We took their concerns to the Penn Hills manager, Scott Andrejchak, who says the city has been open about sewage bills, even hosting a town hall meeting over the summer. He says the current rates reflect a $64 million upgrade ordered by the federal government 20 years ago after raw sewage was found flowing into the river.
"There was a criminal consent decree enacted against Penn Hills and Penn Hills years ago had to go out and borrow a lot of money on to fix the system," said Andrejchak. "So, part of what pays for the system now is actually paying the service on that."
But from 2011 to 2020, the cost will nearly double from $10.99 per 1,000 gallons to $20.04. All of the yearly increases except for one are directly related to hikes from the Allegheny County Sanitary Authority, which treats the majority of Penn Hills' sewage.

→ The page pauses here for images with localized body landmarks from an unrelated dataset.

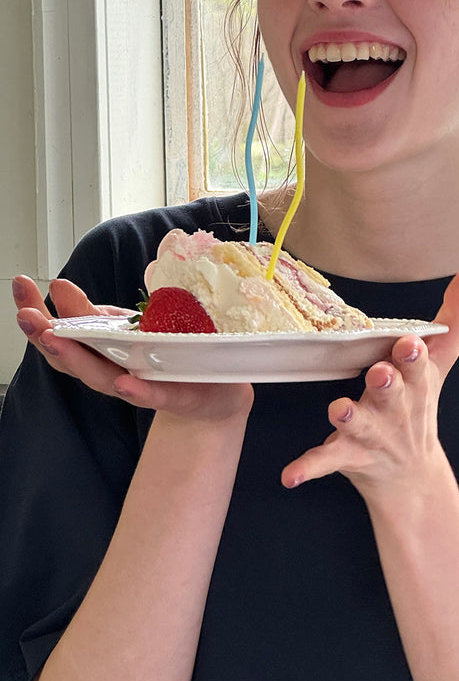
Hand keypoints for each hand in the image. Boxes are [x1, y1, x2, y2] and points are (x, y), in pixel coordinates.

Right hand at [13, 275, 252, 421]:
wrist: (217, 388)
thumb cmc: (167, 355)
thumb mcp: (130, 327)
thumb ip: (96, 314)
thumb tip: (59, 287)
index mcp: (102, 354)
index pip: (61, 335)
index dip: (37, 314)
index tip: (20, 284)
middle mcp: (114, 373)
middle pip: (72, 361)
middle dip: (46, 338)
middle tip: (26, 316)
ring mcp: (143, 386)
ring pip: (104, 379)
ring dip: (78, 360)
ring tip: (55, 339)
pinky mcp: (176, 396)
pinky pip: (155, 396)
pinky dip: (138, 391)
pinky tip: (124, 383)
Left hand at [281, 266, 458, 499]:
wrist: (412, 475)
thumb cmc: (420, 405)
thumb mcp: (440, 361)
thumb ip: (453, 316)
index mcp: (415, 383)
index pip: (417, 366)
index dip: (412, 356)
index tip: (407, 344)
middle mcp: (395, 409)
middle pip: (392, 394)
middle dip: (388, 383)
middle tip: (379, 372)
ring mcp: (373, 434)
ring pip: (360, 425)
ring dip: (350, 418)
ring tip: (338, 410)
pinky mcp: (349, 455)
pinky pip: (326, 460)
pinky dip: (308, 467)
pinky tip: (290, 475)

According to data obtained by Target 11, Penn Hills only raised rates from 2016 to 2017 by 3.54 cents. But residents also pay a $30 service fee every three months for capital improvements. Andrejchak says it was recently reduced to $25, but residents will see a 67-cent increase from ALCOSAN. Those rates are the same across the county.
"We're not raising the rates. The rates are going up because ALCOSAN rates are going up," said Andrejchak.
Despite the explanations, Boyd and other residents still have a lot of lingering questions about their bills.
"It was 25 years ago or more when they said, 'OK, your water bill is going up because we were accidentally dumping sewage into the river,'" said Boyd. "And here we are 25 to 35 years later, and our bills are still going up."